Lawmakers did approve and send to the Governor’s desk an extension of the state’s lapse period, the time the state has after the close of the fiscal year to continue paying off bills from that fiscal year. The House maintains the extension allows the Governor to continue appropriating funding for construction projects over the next six months. The Governor’s office, however, has a different opinion. They contend that while the lapse period bill allows the state until Dec. 31 to pay contractors on existing FY 2011 construction projects, they have no authority to spend additional dollars after June 30, the start of FY2012. The Governor said he will begin the process of shutting down construction projects on Friday. According to the Illinois Road and Transportation Builders Association, a full shutdown will cost 31,000 jobs.
This issue puts the FY 2012 budget that sits on the Governor’s desk in limbo. Gov. Quinn, like the Senate, said that budget is “unfinished,” and most likely wants the $430 million in spending for education and human services (though reports are that number has whittled down to $280 million) to be approved by the House. Thus, both the FY 2012 budget and construction reauthorization remain uncertain. Quinn said he would work with legislators on both matters and most likely will return to Springfield in summer legislative sessions.
This situation highlights the importance of reliable federal funding to keep construction projects moving forward. With the full Illinois Jobs Now! state capital program in judicial limbo and even the state’s capital reauthorization uncertain, a multi-year federal transportation program is important to keep badly needed construction dollars flowing to the region. The Chicago Metropolitan Agency for Planning identified $80 billion in transportation infrastructure needs in Chicagoland through 2040. The top five priorities alone cost $10.5 billion and include critically needed investments such as the Elgin-O’Hare Western Bypass and the Chicago Transit Authority Red Line extension.

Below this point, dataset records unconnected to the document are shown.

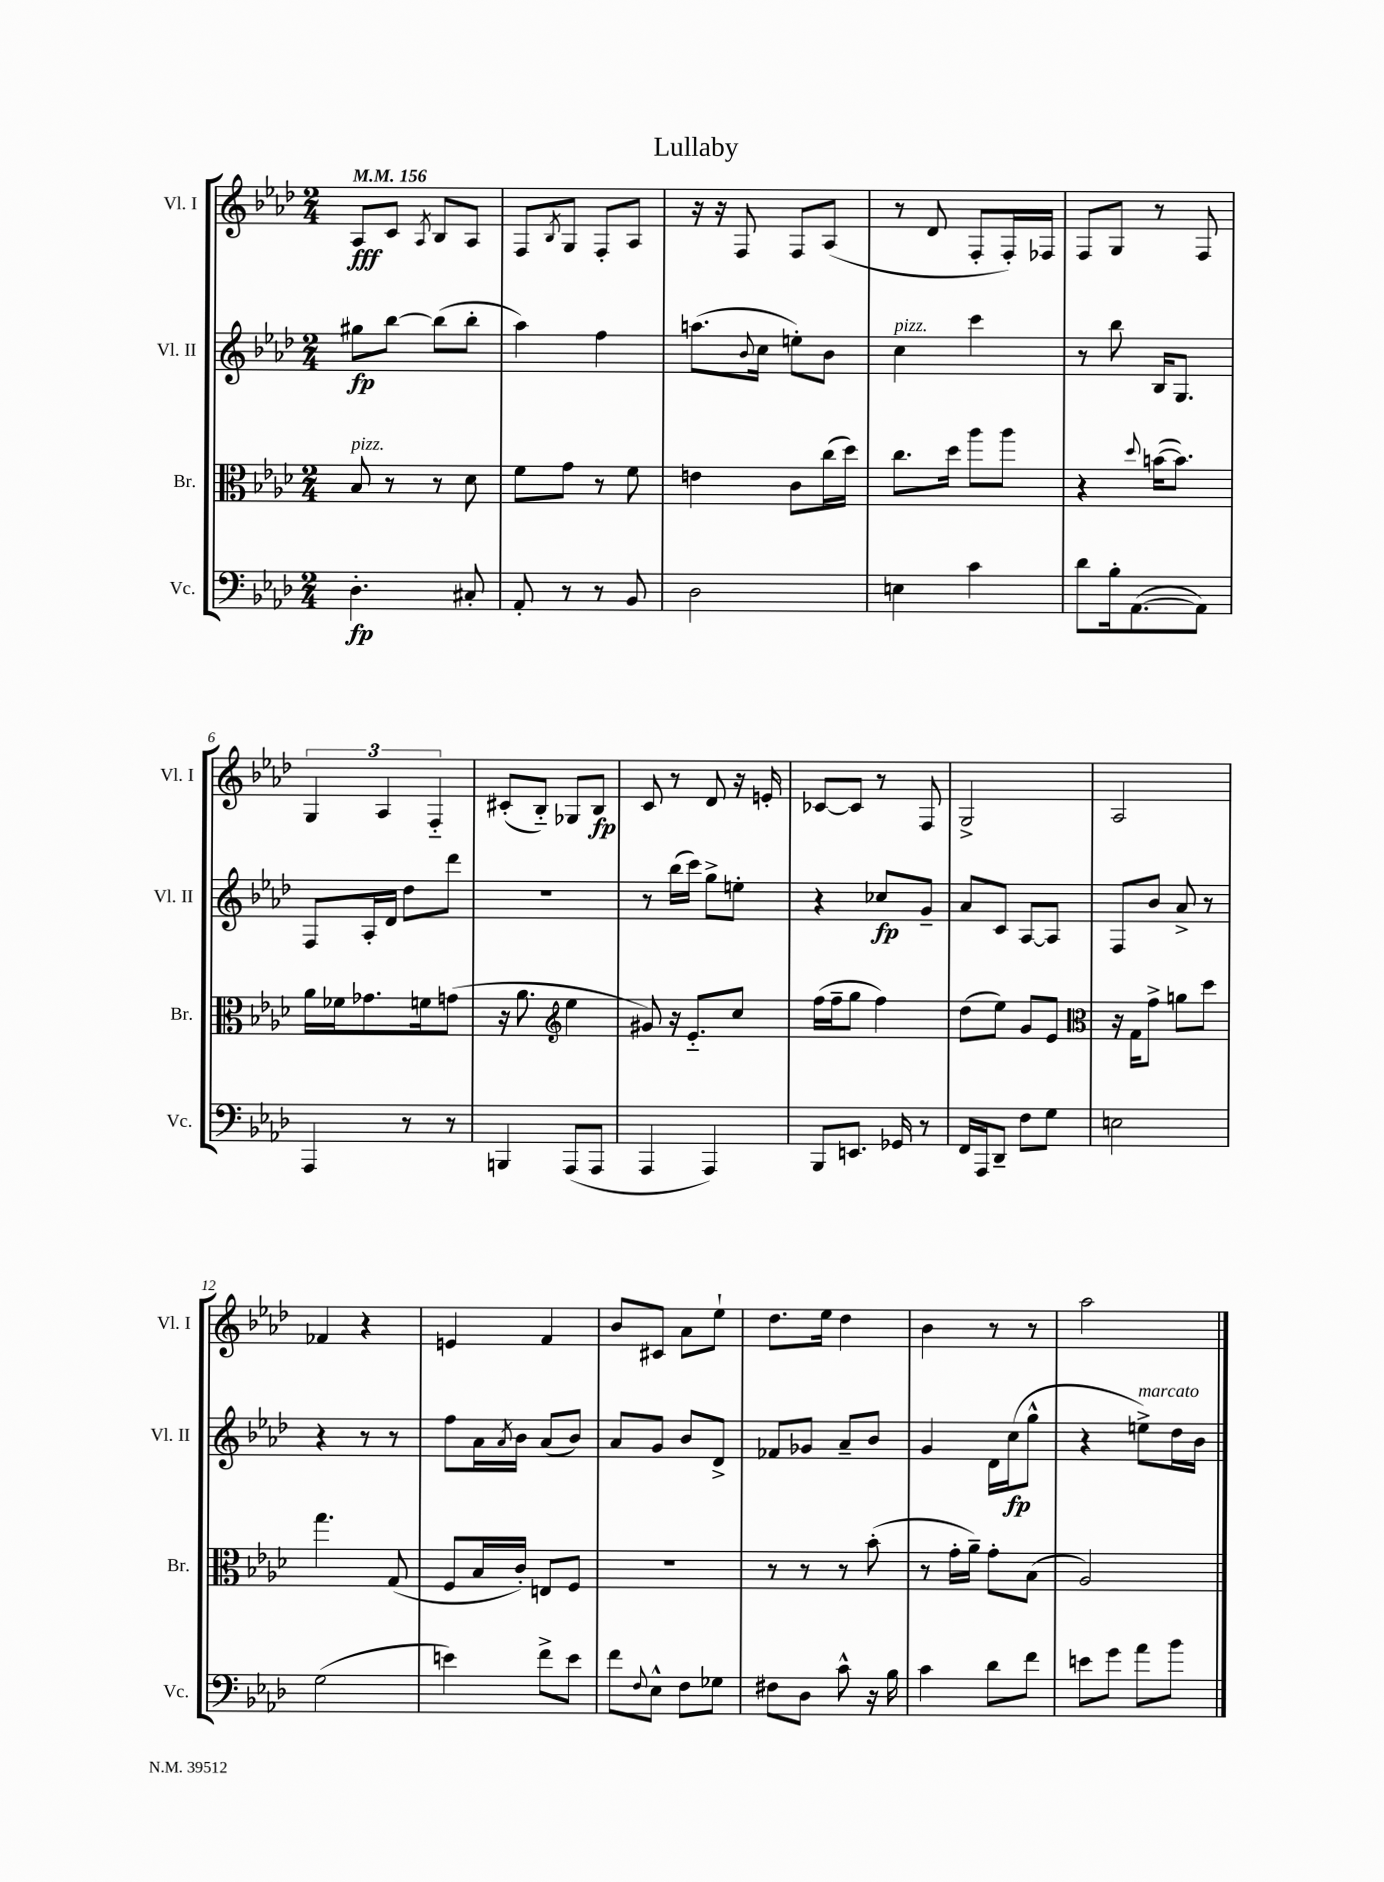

**kern	**kern	**kern	**kern
*staff4	*staff3	*staff2	*staff1
*clefF4	*clefC3	*clefG2	*clefG2
*k[b-e-a-d-]	*k[b-e-a-d-]	*k[b-e-a-d-]	*k[b-e-a-d-]
*M2/4	*M2/4	*M2/4	*M2/4
*MM156	*MM156	*MM156	*MM156
4.D-'	8B-	8gg#	8A-
.	8r	[8bb-	8c
.	.	.	8qA-
.	8r	(8bb-]	8B-
8C#'	8d-	8bb-'	8A-
=	=	=	=
8AA-'	8f	4aa-)	8F
.	.	.	8qB-
8r	8g	.	8G
8r	8r	4ff	8F'
8BB-	8f	.	8A-
=	=	=	=
2D-	4e	(8.aa	16r
.	.	.	16r
.	.	.	8F
.	.	8qqb-	.
.	.	16cc	.
.	8c	8ee')	8F
.	(16cc	8b-	(8A-
.	16dd-)	.	.
=	=	=	=
4E	8.cc	4cc	8r
.	.	.	8d-
.	16dd-	.	.
4c	8aa-	4ccc	8F'
.	8aa-	.	16F')
.	.	.	16F-
=	=	=	=
8d-	4r	8r	8F
16B-'	.	8bb-	8G
([8.AA-	.	.	.
.	8qqdd-	.	.
.	([16b	16B-	8r
.	8.b])	8.G	.
8AA-])	.	.	8F
=	=	=	=
4AAA-	16a-	8F	6G
.	16f-	.	.
.	8.g-	16A-'	.
.	.	.	6A-
.	.	16d-	.
8r	.	8dd-	.
.	16f	.	.
.	.	.	6F'~
8r	(8g	8ddd-	.
=	=	=	=
4BBB	16r	2r	(8c#'
.	8.a-	.	.
.	.	.	8B-'~)
*	*clefG2	*	*
(8AAA-	4ee-	.	8G-
8AAA-	.	.	8B-
=	=	=	=
4AAA-	8g#)	8r	8c
.	16r	(16bb-	8r
.	8.e-'~	16ccc)	.
4AAA-)	.	8gg^	8d-
.	8cc	8ee'	16r
.	.	.	16e'
=	=	=	=
8BBB-	(16ff	4r	[8c-
.	16ff~	.	.
8.EE	8gg	.	8c-]
.	4ff)	8cc-	8r
16GG-	.	.	.
8r	.	8g~	8F
=	=	=	=
16FF	(8dd-	8a-	2G^
16AAA-	.	.	.
8DD-~	8ee-)	8c	.
8F	8g	[8A-	.
8G	8e-	8A-]	.
=	=	=	=
*	*clefC3	*	*
2E	16r	8F	2A-
.	16G	.	.
.	8g^	8b-	.
.	8a	8a-^	.
.	8dd-	8r	.
=	=	=	=
(2G	4.gg	4r	4f-
.	.	8r	4r
.	(8G	8r	.
=	=	=	=
4e)	8F	8ff	4e
.	16B-	16a-	.
.	.	8qa-	.
.	16c')	16b-	.
8f^	8E	(8a-	4f
8e	8F	8b-)	.
=	=	=	=
8f	2r	8a-	8b-
8qqF	.	.	.
8E-^^	.	8g	8c#
8F	.	8b-	8a-
8G-	.	8d-^	8ee-`
=	=	=	=
8F#	8r	8f-	8.dd-
8D-	8r	8g-	.
.	.	.	16ee-
8c^^	8r	8a-~	4dd-
16r	(8b-'	8b-	.
16B-	.	.	.
=	=	=	=
4c	8r	4g	4b-
.	16g'	.	.
.	16a-~)	.	.
8d-	8g'	16d-	8r
.	.	(16cc	.
8f	(8B-	8gg^^	8r
=	=	=	=
8e	2A-)	4r	2aa-
8g	.	.	.
8a-	.	8ee^)	.
8b-	.	16dd-	.
.	.	16b-	.
==	==	==	==
*-	*-	*-	*-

Bipartisan leaders in the U.S. Senate are moving forward on a multi-year bill that could be introduced this week. MPC submitted testimony to U.S. Rep. John Mica (R- Fla.), new chairman of the House Transportation and Infrastructure Committee, supporting an approach to the federal bill that is strategic, reduces gridlock and the demand for costly transportation expenditures, makes existing transportation infrastructure more efficient, creates new financing tools, and demonstrates the value of innovative investments. We will continue to work with Transportation for America, a national collation to advocate for a new federal transportation investment strategy, through the summer.